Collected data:
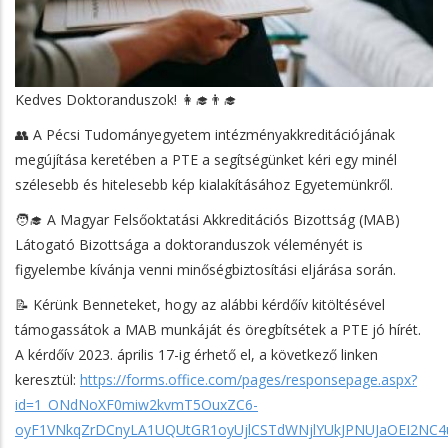
Kedves Doktoranduszok! 👩‍🎓👨‍🎓
👥 A Pécsi Tudományegyetem intézményakkreditációjának
megújítása keretében a PTE a segítségünket kéri egy minél
szélesebb és hitelesebb kép kialakításához Egyetemünkről.
🧑‍🎓 A Magyar Felsőoktatási Akkreditációs Bizottság (MAB)
Látogató Bizottsága a doktoranduszok véleményét is
figyelembe kívánja venni minőségbiztosítási eljárása során.
📝 Kérünk Benneteket, hogy az alábbi kérdőív kitöltésével
támogassátok a MAB munkáját és öregbítsétek a PTE jó hírét.
A kérdőív 2023. április 17-ig érhető el, a következő linken
keresztül:
https://forms.office.com/pages/responsepage.aspx?
id=1_ONdNoXF0miw2kvmT5OuxZC6-
oyF1VNkqZrDCnyLA1UQUtGR1oyUjlCSTdWNjlYUkJPNUJaOEI2NC4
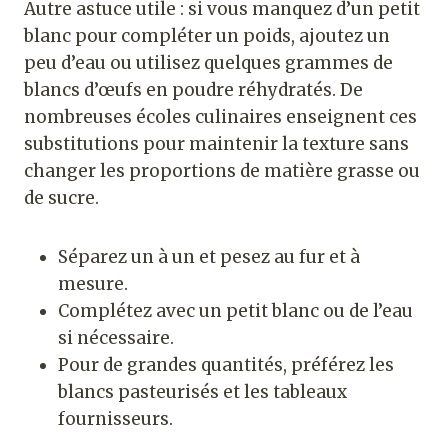
Autre astuce utile : si vous manquez d’un petit
blanc pour compléter un poids, ajoutez un
peu d’eau ou utilisez quelques grammes de
blancs d’œufs en poudre réhydratés. De
nombreuses écoles culinaires enseignent ces
substitutions pour maintenir la texture sans
changer les proportions de matière grasse ou
de sucre.
Séparez un à un et pesez au fur et à
mesure.
Complétez avec un petit blanc ou de l’eau
si nécessaire.
Pour de grandes quantités, préférez les
blancs pasteurisés et les tableaux
fournisseurs.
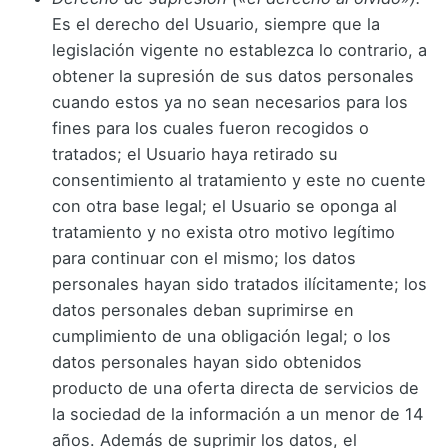
Es el derecho del Usuario, siempre que la
legislación vigente no establezca lo contrario, a
obtener la supresión de sus datos personales
cuando estos ya no sean necesarios para los
fines para los cuales fueron recogidos o
tratados; el Usuario haya retirado su
consentimiento al tratamiento y este no cuente
con otra base legal; el Usuario se oponga al
tratamiento y no exista otro motivo legítimo
para continuar con el mismo; los datos
personales hayan sido tratados ilícitamente; los
datos personales deban suprimirse en
cumplimiento de una obligación legal; o los
datos personales hayan sido obtenidos
producto de una oferta directa de servicios de
la sociedad de la información a un menor de 14
años. Además de suprimir los datos, el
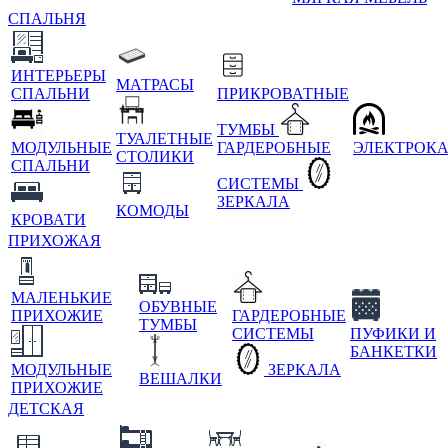
СПАЛЬНЯ
ИНТЕРЬЕРЫ
МАТРАСЫ
СПАЛЬНИ
ПРИКРОВАТНЫЕ
ТУМБЫ
ТУАЛЕТНЫЕ
МОДУЛЬНЫЕ
ГАРДЕРОБНЫЕ
ЭЛЕКТРОК
СТОЛИКИ
СПАЛЬНИ
СИСТЕМЫ
ЗЕРКАЛА
КОМОДЫ
КРОВАТИ
ПРИХОЖАЯ
МАЛЕНЬКИЕ
ОБУВНЫЕ
ПРИХОЖИЕ
ГАРДЕРОБНЫЕ
ТУМБЫ
СИСТЕМЫ
ПУФИКИ И
БАНКЕТКИ
МОДУЛЬНЫЕ
ЗЕРКАЛА
ВЕШАЛКИ
ПРИХОЖИЕ
ДЕТСКАЯ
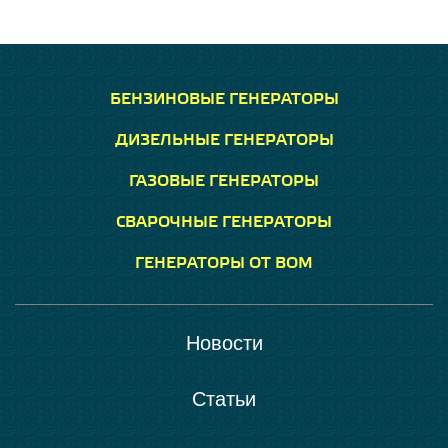
БЕНЗИНОВЫЕ ГЕНЕРАТОРЫ
ДИЗЕЛЬНЫЕ ГЕНЕРАТОРЫ
ГАЗОВЫЕ ГЕНЕРАТОРЫ
СВАРОЧНЫЕ ГЕНЕРАТОРЫ
ГЕНЕРАТОРЫ ОТ ВОМ
Новости
Статьи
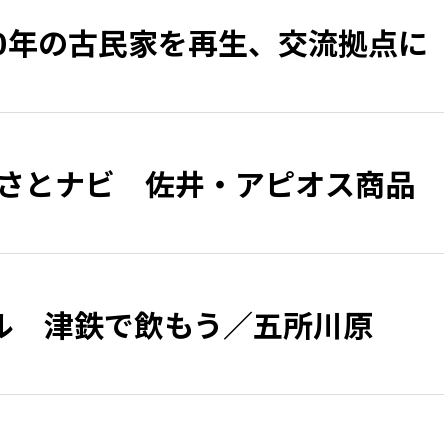
50年の古民家を再生、交流拠点に
るさとナビ 佐井・アピオス商品
ル 津鉄で飲もう／五所川原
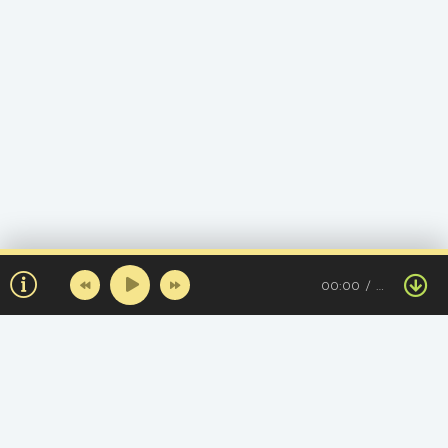
00:00
…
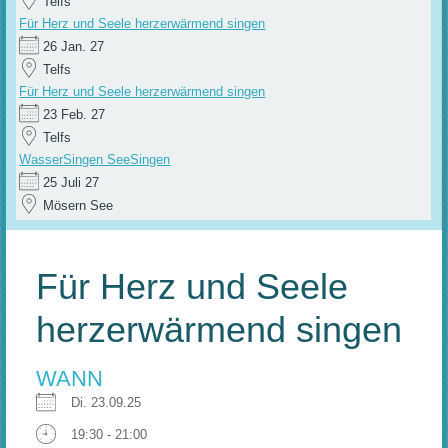
Telfs
Für Herz und Seele herzerwärmend singen
26 Jan. 27
Telfs
Für Herz und Seele herzerwärmend singen
23 Feb. 27
Telfs
WasserSingen SeeSingen
25 Juli 27
Mösern See
Für Herz und Seele
herzerwärmend singen
WANN
Di. 23.09.25
19:30 - 21:00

### INSTRUCTIONS TO FOLLOW
Transcribe the whole of the data exactly, minus any pictures.

### OUTPUT OF THE TASK
Kedves Doktoranduszok! 👩‍🎓👨‍🎓
👥 A Pécsi Tudományegyetem intézményakkreditációjának
megújítása keretében a PTE a segítségünket kéri egy minél
szélesebb és hitelesebb kép kialakításához Egyetemünkről.
🧑‍🎓 A Magyar Felsőoktatási Akkreditációs Bizottság (MAB)
Látogató Bizottsága a doktoranduszok véleményét is
figyelembe kívánja venni minőségbiztosítási eljárása során.
📝 Kérünk Benneteket, hogy az alábbi kérdőív kitöltésével
támogassátok a MAB munkáját és öregbítsétek a PTE jó hírét.
A kérdőív 2023. április 17-ig érhető el, a következő linken
keresztül:
https://forms.office.com/pages/responsepage.aspx?
id=1_ONdNoXF0miw2kvmT5OuxZC6-
oyF1VNkqZrDCnyLA1UQUtGR1oyUjlCSTdWNjlYUkJPNUJaOEI2NC4
Autre astuce utile : si vous manquez d’un petit
blanc pour compléter un poids, ajoutez un
peu d’eau ou utilisez quelques grammes de
blancs d’œufs en poudre réhydratés. De
nombreuses écoles culinaires enseignent ces
substitutions pour maintenir la texture sans
changer les proportions de matière grasse ou
de sucre.
Séparez un à un et pesez au fur et à
mesure.
Complétez avec un petit blanc ou de l’eau
si nécessaire.
Pour de grandes quantités, préférez les
blancs pasteurisés et les tableaux
fournisseurs.
Es el derecho del Usuario, siempre que la
legislación vigente no establezca lo contrario, a
obtener la supresión de sus datos personales
cuando estos ya no sean necesarios para los
fines para los cuales fueron recogidos o
tratados; el Usuario haya retirado su
consentimiento al tratamiento y este no cuente
con otra base legal; el Usuario se oponga al
tratamiento y no exista otro motivo legítimo
para continuar con el mismo; los datos
personales hayan sido tratados ilícitamente; los
datos personales deban suprimirse en
cumplimiento de una obligación legal; o los
datos personales hayan sido obtenidos
producto de una oferta directa de servicios de
la sociedad de la información a un menor de 14
años. Además de suprimir los datos, el
СПАЛЬНЯ
ИНТЕРЬЕРЫ
МАТРАСЫ
СПАЛЬНИ
ПРИКРОВАТНЫЕ
ТУМБЫ
ТУАЛЕТНЫЕ
МОДУЛЬНЫЕ
ГАРДЕРОБНЫЕ
ЭЛЕКТРОК
СТОЛИКИ
СПАЛЬНИ
СИСТЕМЫ
ЗЕРКАЛА
КОМОДЫ
КРОВАТИ
ПРИХОЖАЯ
МАЛЕНЬКИЕ
ОБУВНЫЕ
ПРИХОЖИЕ
ГАРДЕРОБНЫЕ
ТУМБЫ
СИСТЕМЫ
ПУФИКИ И
БАНКЕТКИ
МОДУЛЬНЫЕ
ЗЕРКАЛА
ВЕШАЛКИ
ПРИХОЖИЕ
ДЕТСКАЯ
БЕНЗИНОВЫЕ ГЕНЕРАТОРЫ
ДИЗЕЛЬНЫЕ ГЕНЕРАТОРЫ
ГАЗОВЫЕ ГЕНЕРАТОРЫ
СВАРОЧНЫЕ ГЕНЕРАТОРЫ
ГЕНЕРАТОРЫ ОТ ВОМ
Новости
Статьи
50年の古民家を再生、交流拠点に
るさとナビ 佐井・アピオス商品
ル 津鉄で飲もう／五所川原
00:00
…
Telfs
Für Herz und Seele herzerwärmend singen
26 Jan. 27
Telfs
Für Herz und Seele herzerwärmend singen
23 Feb. 27
Telfs
WasserSingen SeeSingen
25 Juli 27
Mösern See
Für Herz und Seele
herzerwärmend singen
WANN
Di. 23.09.25
19:30 - 21:00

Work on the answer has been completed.